Nicolas’ mom tucked a marshmallow into his lunch bag as a treat. But it made him so ill, he struggled to breathe.

The guilty ingredient: casein, which comes from milk. Nicolas is allergic to milk.

“I read the label,” says his mom, Terri Cloutier of Wellington. “Who’d think that was milk?”

Label reading just got easier for Cloutier and others dealing with food allergies.

More important, it got safer.

A new federal law that goes into effect Jan. 1 requires manufacturers to label eight allergy-triggering substances in common language.

The “Big 8,” which account for 90 percent of food allergies in the United States, include milk, egg, wheat, soy, peanuts, tree nuts, fish and shellfish.

For Cloutier, whose son is also allergic to soy, eggs and peanuts, this is a breakthrough.

In the future, she won’t just see “artificial flavorings” on a label. The label must identify in everyday words what’s in the flavoring. Eggs for albumin; milk for lactoferrin; soy for edamame and wheat for seitan.

▸ **Material shown**:
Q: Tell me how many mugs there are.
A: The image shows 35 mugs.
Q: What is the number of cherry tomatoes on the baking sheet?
--
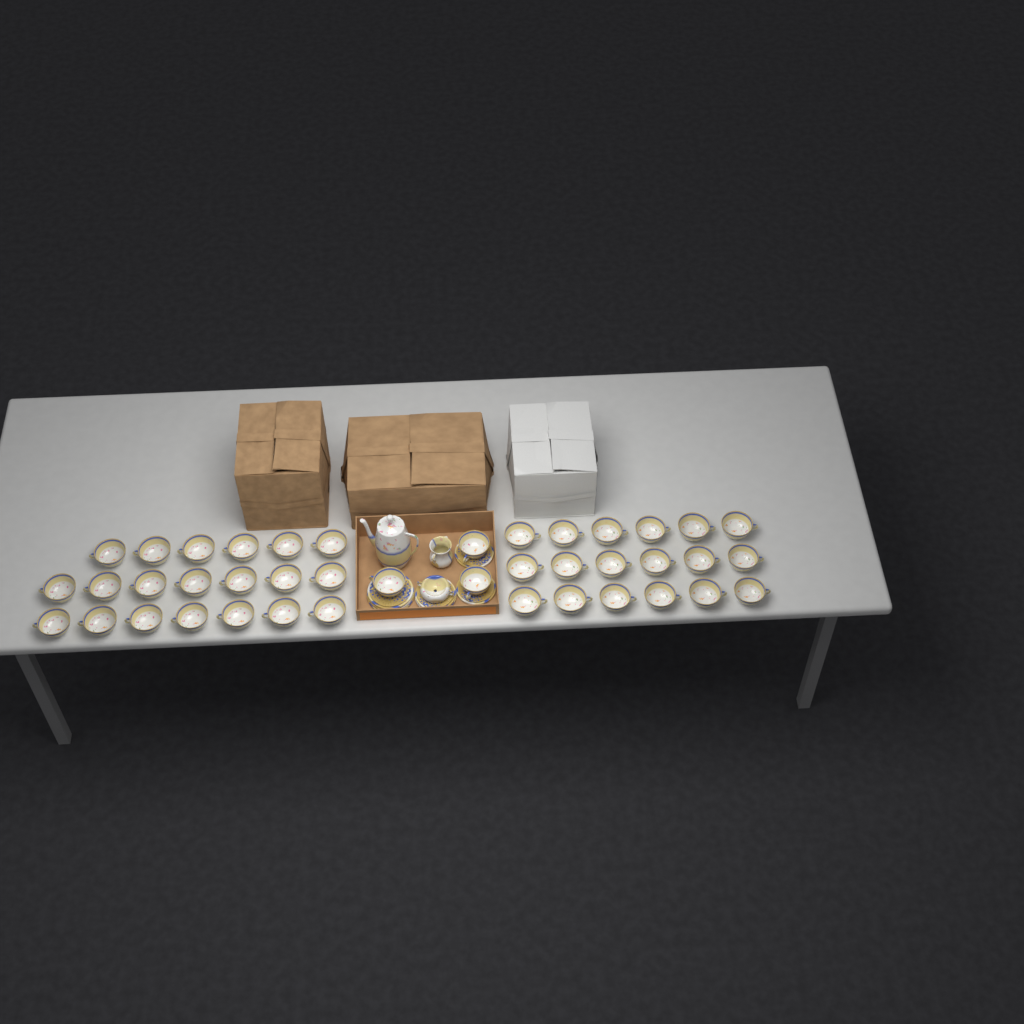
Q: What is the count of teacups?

▸ **Parts of the exercise**:
(1) Answer these questions on the food-allergy labeling article:
(a) What ingredient in the marshmallow comes from milk?
(b) On what date does the new federal law take effect?
(c) What share of food allergies in the United States do the "Big 8" account for?
(2) Copy the food-allergy labeling article word for word from "In the future, she" to "wheat for seitan.".
Answer using only the food-allergy labeling article, with no outside knowledge.

▸ **Responses to the tasks**:
(1)
(a) Casein
(b) Jan. 1
(c) 90 percent

(2)
In the future, she won’t just see “artificial flavorings” on a label. The label must identify in everyday words what’s in the flavoring. Eggs for albumin; milk for lactoferrin; soy for edamame and wheat for seitan.